**Problem details**. The lines to reproduce run from the one containing "na dowolnych urządzeniach i aplikacjach" to the end of the listing. Reproduce them exactly, both ends included, and nothing else.

**Material provided**.
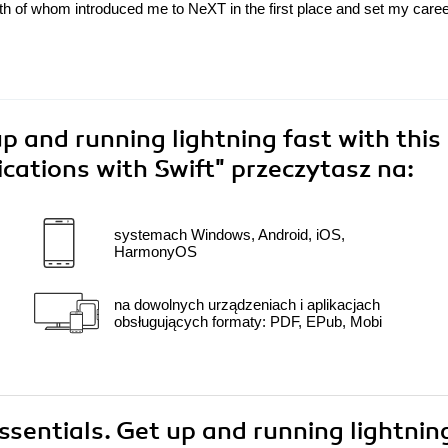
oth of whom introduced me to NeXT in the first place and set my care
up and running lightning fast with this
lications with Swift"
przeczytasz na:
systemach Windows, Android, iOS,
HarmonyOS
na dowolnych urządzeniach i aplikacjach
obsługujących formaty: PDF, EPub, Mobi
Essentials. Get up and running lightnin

**Task output**.
na dowolnych urządzeniach i aplikacjach
obsługujących formaty: PDF, EPub, Mobi
Essentials. Get up and running lightnin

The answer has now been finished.